Wednesday, May 21, 2008

How to Snipe a Silent Auction

This past weekend Epu and I showed up to the fundraiser "gala" for the preschool Nutmeg will attend next year. Yeah, it was $65 a pop, but there was an open bar, a buffet, and we figured we'd meet parents and teachers from the new school.

Only when we arrived did we realize that the $65 tickets were just the tip of the iceberg in terms of fundraising. Yep, this "gala" was an auction in disguise.* Those of you with kids older than mine, especially if they attend private schools, are laughing at me right now for my naivete.

Still, it was fun to go around looking at and reading about the many items up for the "silent auction." The way it worked: Each item had a piece of paper with a starting bid, and each attendee had a personal number. We write down our number with a bid, we might win that item.

Epu and I checked the whole place out, then wrote our number on a few items that seemed like decent deals. In the end we ended up with two of them, and we weren't sure if we were happy about that or not. After all, we attended an evening we thought we'd already paid for, and ended up charging $255 to our credit card on our way out the door.

The items we "won": a package of Suzuki violin lessons with a gift certificate to a music store, and a "green" cleaning package including a dry cleaning gift cert and a 2-hour housecleaning.

Today I actually got the gift certs for the Suzuki package, and I was impressed: the music store gift card was for $50, and the one for the lessons was worth $250. While I was pleased that I got all this for my $125 bid, I was also a bit chagrined to think that Nutmeg's continuing violin lessons would cost so much. I forget how many lessons are included, but it wasn't that many.

At any rate, Epu and I failed to meet many of the other parents at the gala, since they all knew each other and were quite engaged chatting amongst themselves. However, we did refine our silent auction techniques for next year:

1) Decide in advance your budget for the evening. This is important because then you won't feel guilty for being cheap when it comes to charity, especially a charity that directly benefits your own family. When you arrive with a budget, you know that the school will get this much from you, no matter what. Then it's only a matter of getting as much donated loot as you can, at no cost to the school.

2) Scope out all the items, of course.

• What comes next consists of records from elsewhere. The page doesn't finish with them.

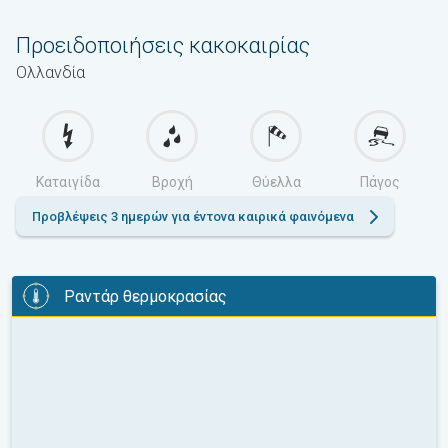
Προειδοποιήσεις κακοκαιρίας
Ολλανδία
Καταιγίδα
Βροχή
Θύελλα
Πάγος
Προβλέψεις 3 ημερών για έντονα καιρικά φαινόμενα
Ραντάρ θερμοκρασίας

Don't write your name on anything right away, unless you are desperate for it. Take note of items with no bids that appear to be a good value at the starting price.

3) Narrow down your choices to a few favorites. How conservative you want to be at this point depends on you -- you can choose exactly enough items to spend your limit, or you can assume that you'll be outbid on SOMETHING and bid beyond your limit.

4) Remember exactly where your favorites are.

5) Wait until the last five or ten minutes of the auction.

6) At the very end, split from your spouse and return to your favorite auctions. If your auction is like ours, any items with no bids will have been marked down to half price! If there are still no bidders, lay claim at the minimum bid.

7) Rake in the loot. Ignore disapproving looks from other parents -- after all, they might not have bought a thing themselves.

* Another thing I realized when attending this function is just how expensive my daughter's school is to run. It is known in the area as a very high-quality program, and I was impressed that the parents go through so much trouble to keep the tuition low by paying for so many of the expenses through fundraising. Thank you!